Smith doesn’t think the new requirements will make much of a difference to the industry. “But if it’s what we have to do, it’s what we have to do. At the end of the day I think it’s just going to make advice more expensive as there will be fewer advisers for the number of people who will be seeking advice.”

He adds, if advisers leave, the industry won’t suffer as people will step up and take those spots.

“I think there will be a transition period where robo advice will begin to take over tasks where advisers were previously giving advice,” he says. “Especially around the smaller-end tasks that consumes a lot of time.”

Some of these tasks could include opening a bank account, rebalancing investments and undertaking fund transfers between accounts.

Association of Financial Advisers national president Marc Bineham says it’s difficult to know the effect the new educational requirements will have on the industry.

“Anytime in the past when there has been changes announced you inevitably read about how the industry is finished – but it never is,” he says. “This time I’m not sure what the overall effect will be. I’ve spoken to people in their late 50s who say they’ll just bite the bullet and get the new qualifications while others in their 40s who find their degree isn’t recognised say they will leave because they don’t think it’s fair.”

Bineham is particularly interested in how robo advice will affect the industry and says while it is here to stay, it will be more in the back-office rather than the front.

“Our business is an emotional one and people want the human touch, particularly around big money decisions,” he says. “Robo advice will certainly be used more to open bank accounts or produce model portfolios but people need advisers to keep them on track with their financial decisions.”

Bineham believes that robo advice and artificial intelligence will help make advisers more efficient, and unlike Smith, who feels the cost of advice is set to rise, Bineham says if robo advice is adopted then ultimately the cost of advice will come down.

“If an adviser has to deal with 10 hours of compliance then that is going to add significantly to the cost of advice,” he says. “If a computer can do the same task in half an hour then it follows that the cost of advice will come down. But at the end of the day, people want to speak to people about major life decisions.”

Advisers should start studying now

Professor Raftery believes the new requirements are a form of filter. “They will eliminate some of the advisers who do the wrong thing but it won’t eliminate all of them,” he says. “And some good eggs will also go, and with them, a lot of intellectual property. Unfortunately it’s the price we will pay.”

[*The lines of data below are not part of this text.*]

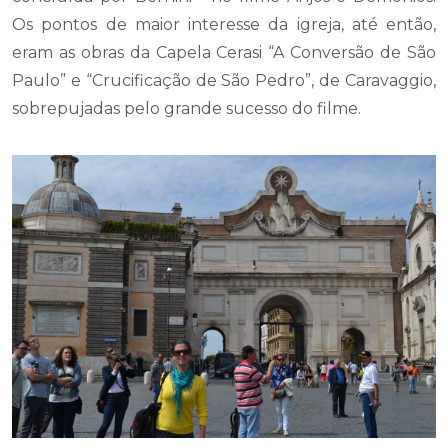
Os pontos de maior interesse da igreja, até então,
eram as obras da Capela Cerasi “A Conversão de São
Paulo” e “Crucificação de São Pedro”, de Caravaggio,
sobrepujadas pelo grande sucesso do filme.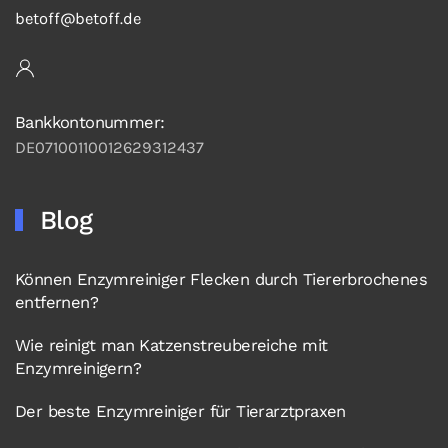
betoff@betoff.de
Bankkontonummer:
DE07100110012629312437
Blog
Können Enzymreiniger Flecken durch Tiererbrochenes
entfernen?
Wie reinigt man Katzenstreubereiche mit
Enzymreinigern?
Der beste Enzymreiniger für Tierarztpraxen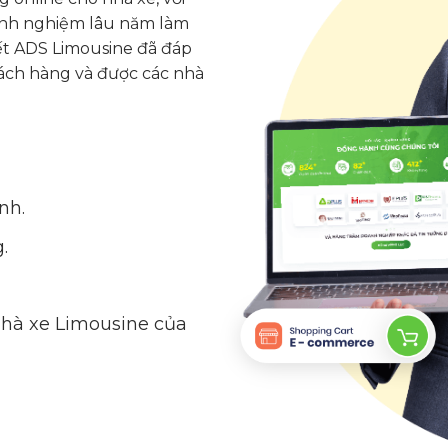
kinh nghiệm lâu năm làm
ết ADS Limousine đã đáp
ách hàng và được các nhà
nh.
.
nhà xe Limousine của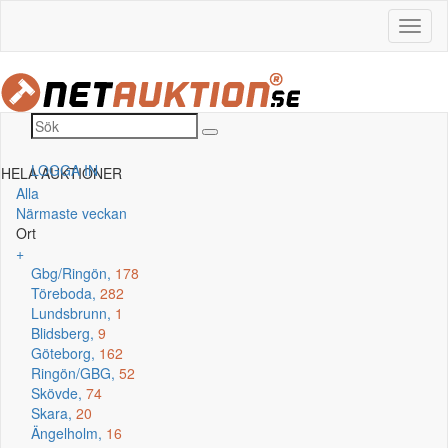
LOGGA IN
HELA AUKTIONER
Alla
Närmaste veckan
Ort
+
Gbg/Ringön,
178
Töreboda,
282
Lundsbrunn,
1
Blidsberg,
9
Göteborg,
162
Ringön/GBG,
52
Skövde,
74
Skara,
20
Ängelholm,
16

He adds the changes will also lead to a fall in the average age of advisers overall. “Those leaving will be replaced by 21-year-olds who have a formal degree and are doing a bachelor of commerce right now,” he says. “This will be a generational change for the industry.”

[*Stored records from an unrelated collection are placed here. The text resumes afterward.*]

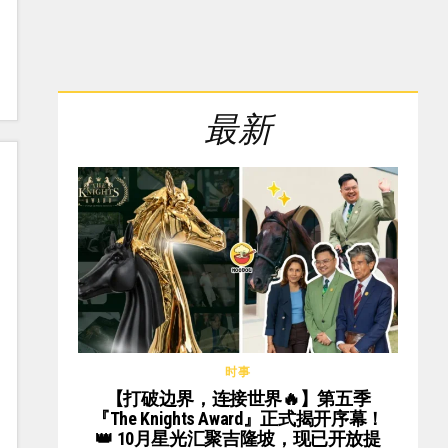
最新
时事
【打破边界，连接世界🔥】第五季
『The Knights Award』正式揭开序幕！
👑 10月星光汇聚吉隆坡，现已开放提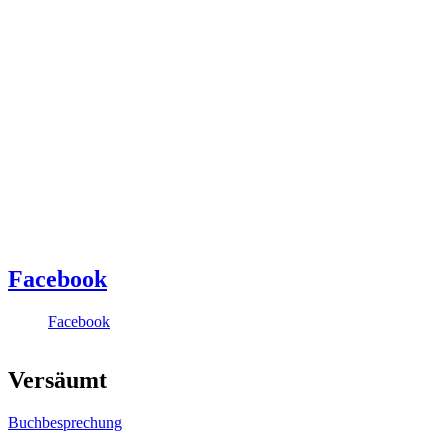
Facebook
Facebook
Versäumt
Buchbesprechung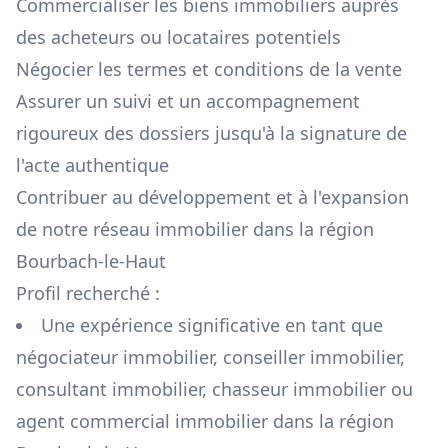
Commercialiser les biens immobiliers auprès
des acheteurs ou locataires potentiels
Négocier les termes et conditions de la vente
Assurer un suivi et un accompagnement
rigoureux des dossiers jusqu'à la signature de
l'acte authentique
Contribuer au développement et à l'expansion
de notre réseau immobilier dans la région
Bourbach-le-Haut
Profil recherché :
Une expérience significative en tant que
négociateur immobilier, conseiller immobilier,
consultant immobilier, chasseur immobilier ou
agent commercial immobilier dans la région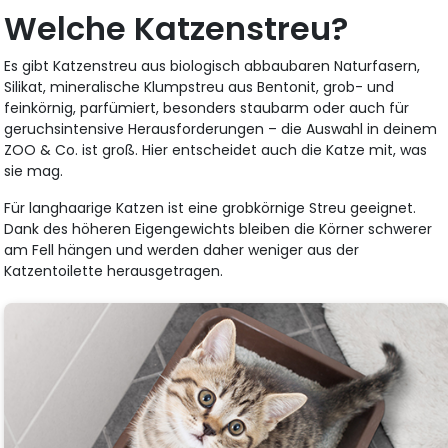
Welche Katzenstreu?
Es gibt Katzenstreu aus biologisch abbaubaren Naturfasern,
Silikat, mineralische Klumpstreu aus Bentonit, grob- und
feinkörnig, parfümiert, besonders staubarm oder auch für
geruchsintensive Herausforderungen – die Auswahl in deinem
ZOO & Co. ist groß. Hier entscheidet auch die Katze mit, was
sie mag.
Für langhaarige Katzen ist eine grobkörnige Streu geeignet.
Dank des höheren Eigengewichts bleiben die Körner schwerer
am Fell hängen und werden daher weniger aus der
Katzentoilette herausgetragen.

Whether older Australians would be comfortable receiving financial advice from new graduates with limited life experience is a topic discussed at the Financial Services Council recent annual summit. As reported in The Australian Financial Review, the chair of one of the sessions, Colin Tate, asked “…will retirees want to take advice from a 20-something?”.

If advisers do decide to undertake the extra study, Raftery says they should be starting now. “Find a university with an approved degree and start doing one subject a semester,” he says. “If you do it slowly there’s little stress.”

He adds there is likely to be many advisers who won’t start looking at what they need to do until 2023. “And they will likely have to spend their entire year doing up to eight subjects,” he says. “But by then there will be many new clients in the market and advisers will want to ensure they have the time to market to them so it’s best if they start getting their educational requirements in place now.”